### [Aim of the task]
Of the lines below, report only those that contain "wire".

### [Records shown]
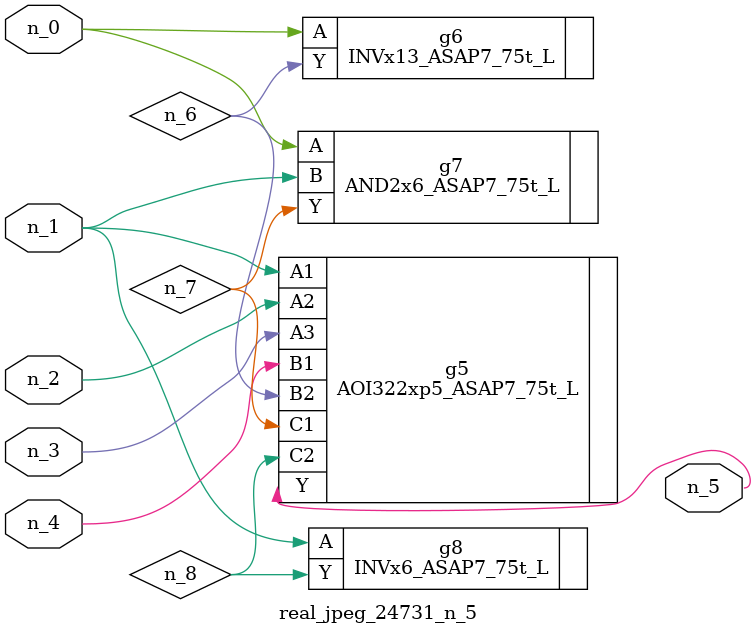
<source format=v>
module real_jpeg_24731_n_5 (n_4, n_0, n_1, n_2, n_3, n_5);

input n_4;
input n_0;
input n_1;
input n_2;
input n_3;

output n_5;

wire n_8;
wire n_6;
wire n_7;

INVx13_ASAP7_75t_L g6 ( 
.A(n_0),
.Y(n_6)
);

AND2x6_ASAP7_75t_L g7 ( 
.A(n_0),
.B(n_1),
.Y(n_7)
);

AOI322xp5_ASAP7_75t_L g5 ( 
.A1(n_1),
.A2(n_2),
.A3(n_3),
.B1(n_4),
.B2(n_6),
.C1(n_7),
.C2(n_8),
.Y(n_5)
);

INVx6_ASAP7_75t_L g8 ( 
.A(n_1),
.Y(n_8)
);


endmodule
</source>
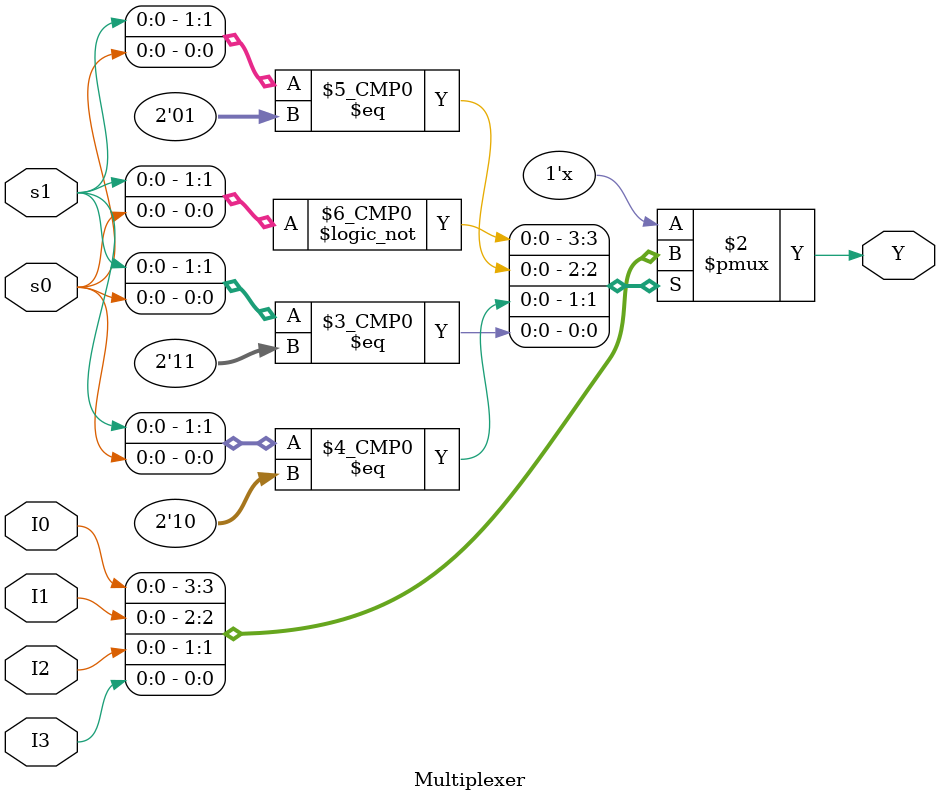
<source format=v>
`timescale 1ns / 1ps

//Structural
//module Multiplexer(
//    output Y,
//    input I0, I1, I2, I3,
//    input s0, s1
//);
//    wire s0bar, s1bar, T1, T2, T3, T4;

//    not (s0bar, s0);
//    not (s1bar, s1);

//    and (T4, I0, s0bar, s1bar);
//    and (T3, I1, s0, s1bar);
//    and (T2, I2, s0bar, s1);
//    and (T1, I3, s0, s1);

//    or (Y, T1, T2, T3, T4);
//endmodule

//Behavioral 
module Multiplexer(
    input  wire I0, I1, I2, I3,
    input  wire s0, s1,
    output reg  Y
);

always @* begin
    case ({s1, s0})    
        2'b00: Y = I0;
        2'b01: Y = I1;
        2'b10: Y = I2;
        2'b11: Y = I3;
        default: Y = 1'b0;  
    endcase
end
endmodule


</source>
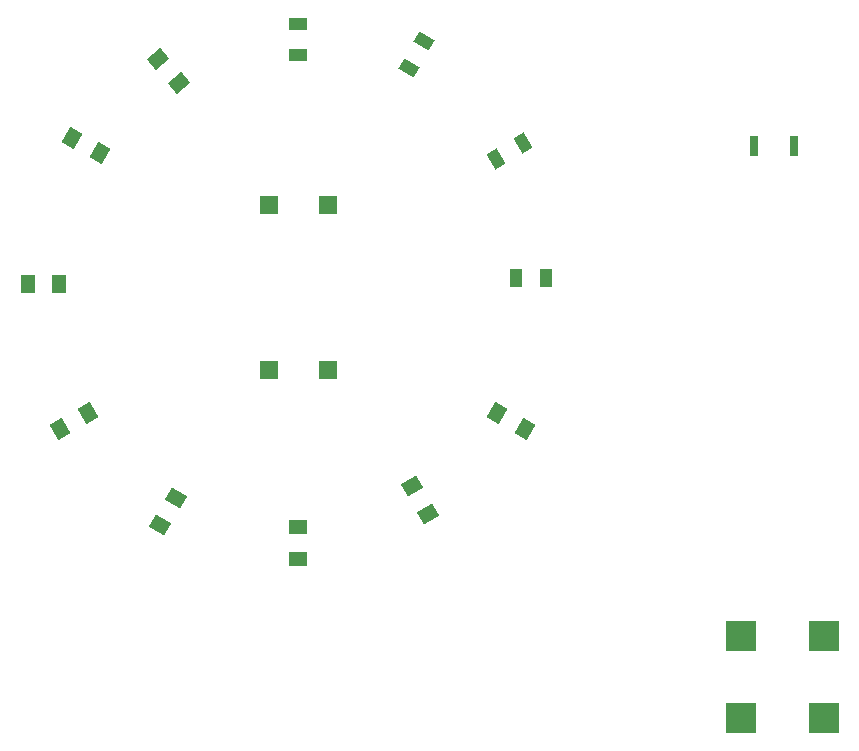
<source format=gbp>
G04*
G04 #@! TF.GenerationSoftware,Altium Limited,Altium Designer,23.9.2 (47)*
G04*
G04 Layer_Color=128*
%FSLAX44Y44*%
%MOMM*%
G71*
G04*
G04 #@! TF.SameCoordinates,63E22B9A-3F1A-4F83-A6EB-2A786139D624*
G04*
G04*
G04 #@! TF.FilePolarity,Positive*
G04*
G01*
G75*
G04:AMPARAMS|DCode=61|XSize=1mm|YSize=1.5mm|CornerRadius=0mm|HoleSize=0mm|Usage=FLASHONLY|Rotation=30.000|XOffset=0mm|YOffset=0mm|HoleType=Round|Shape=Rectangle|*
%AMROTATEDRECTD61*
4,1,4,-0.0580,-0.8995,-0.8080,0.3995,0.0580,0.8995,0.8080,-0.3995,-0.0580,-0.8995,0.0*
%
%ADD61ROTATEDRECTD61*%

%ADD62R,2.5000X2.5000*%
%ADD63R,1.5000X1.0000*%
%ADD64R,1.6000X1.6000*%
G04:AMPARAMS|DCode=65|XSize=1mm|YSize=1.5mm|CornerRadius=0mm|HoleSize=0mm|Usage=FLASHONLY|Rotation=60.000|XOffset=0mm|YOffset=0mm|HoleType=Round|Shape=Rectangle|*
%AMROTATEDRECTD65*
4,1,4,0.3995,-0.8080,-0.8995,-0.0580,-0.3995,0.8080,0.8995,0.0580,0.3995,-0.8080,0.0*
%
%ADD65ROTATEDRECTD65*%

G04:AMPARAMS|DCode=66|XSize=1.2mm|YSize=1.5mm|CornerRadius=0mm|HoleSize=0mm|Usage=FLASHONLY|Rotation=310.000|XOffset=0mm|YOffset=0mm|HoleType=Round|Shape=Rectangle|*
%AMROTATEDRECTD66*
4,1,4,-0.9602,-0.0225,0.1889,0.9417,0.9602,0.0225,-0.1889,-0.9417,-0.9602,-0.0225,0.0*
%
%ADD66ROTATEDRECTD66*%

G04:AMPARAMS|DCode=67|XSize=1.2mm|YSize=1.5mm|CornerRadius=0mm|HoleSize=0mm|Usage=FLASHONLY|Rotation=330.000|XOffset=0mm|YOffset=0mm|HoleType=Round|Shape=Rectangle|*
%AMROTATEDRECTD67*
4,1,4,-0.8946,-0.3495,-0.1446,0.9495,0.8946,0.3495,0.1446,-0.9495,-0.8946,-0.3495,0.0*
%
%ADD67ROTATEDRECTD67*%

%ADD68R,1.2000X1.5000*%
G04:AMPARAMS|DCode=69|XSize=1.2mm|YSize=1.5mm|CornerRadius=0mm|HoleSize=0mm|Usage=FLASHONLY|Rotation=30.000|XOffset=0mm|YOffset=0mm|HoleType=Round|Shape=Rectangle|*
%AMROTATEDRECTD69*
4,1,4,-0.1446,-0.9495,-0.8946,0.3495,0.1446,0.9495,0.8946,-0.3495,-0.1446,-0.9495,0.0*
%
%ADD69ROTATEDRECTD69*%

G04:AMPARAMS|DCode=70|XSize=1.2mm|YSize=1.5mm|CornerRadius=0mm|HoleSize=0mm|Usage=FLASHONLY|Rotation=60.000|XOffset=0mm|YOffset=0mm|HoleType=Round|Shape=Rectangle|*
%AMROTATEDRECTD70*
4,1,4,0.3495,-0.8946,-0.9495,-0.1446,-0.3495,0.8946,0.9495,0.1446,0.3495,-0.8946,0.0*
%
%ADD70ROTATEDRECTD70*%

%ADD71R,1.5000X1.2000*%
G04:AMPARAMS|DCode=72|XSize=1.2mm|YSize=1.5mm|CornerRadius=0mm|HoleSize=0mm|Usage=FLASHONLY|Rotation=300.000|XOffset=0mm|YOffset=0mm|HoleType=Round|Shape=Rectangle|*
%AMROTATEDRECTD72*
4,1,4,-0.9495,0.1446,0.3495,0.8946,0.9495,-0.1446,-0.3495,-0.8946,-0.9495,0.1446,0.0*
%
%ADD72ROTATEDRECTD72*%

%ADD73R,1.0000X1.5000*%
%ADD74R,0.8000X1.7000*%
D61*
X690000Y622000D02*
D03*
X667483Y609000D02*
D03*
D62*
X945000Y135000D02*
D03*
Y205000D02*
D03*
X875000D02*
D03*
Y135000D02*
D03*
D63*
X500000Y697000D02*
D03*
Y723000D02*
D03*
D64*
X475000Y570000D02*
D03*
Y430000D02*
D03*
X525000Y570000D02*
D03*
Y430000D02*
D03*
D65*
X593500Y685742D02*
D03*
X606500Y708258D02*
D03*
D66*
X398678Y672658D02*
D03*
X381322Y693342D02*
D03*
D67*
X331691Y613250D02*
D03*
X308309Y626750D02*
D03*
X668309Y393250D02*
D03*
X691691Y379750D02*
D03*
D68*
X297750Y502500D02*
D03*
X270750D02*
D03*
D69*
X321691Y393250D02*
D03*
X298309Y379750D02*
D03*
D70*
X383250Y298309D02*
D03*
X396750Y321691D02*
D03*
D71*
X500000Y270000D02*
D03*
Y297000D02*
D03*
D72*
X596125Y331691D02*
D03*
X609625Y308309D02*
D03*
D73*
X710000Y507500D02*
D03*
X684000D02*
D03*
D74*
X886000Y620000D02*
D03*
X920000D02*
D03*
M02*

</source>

### [Solution for this task]
wire n_8;
wire n_6;
wire n_7;
//    wire s0bar, s1bar, T1, T2, T3, T4;
    input  wire I0, I1, I2, I3,
    input  wire s0, s1,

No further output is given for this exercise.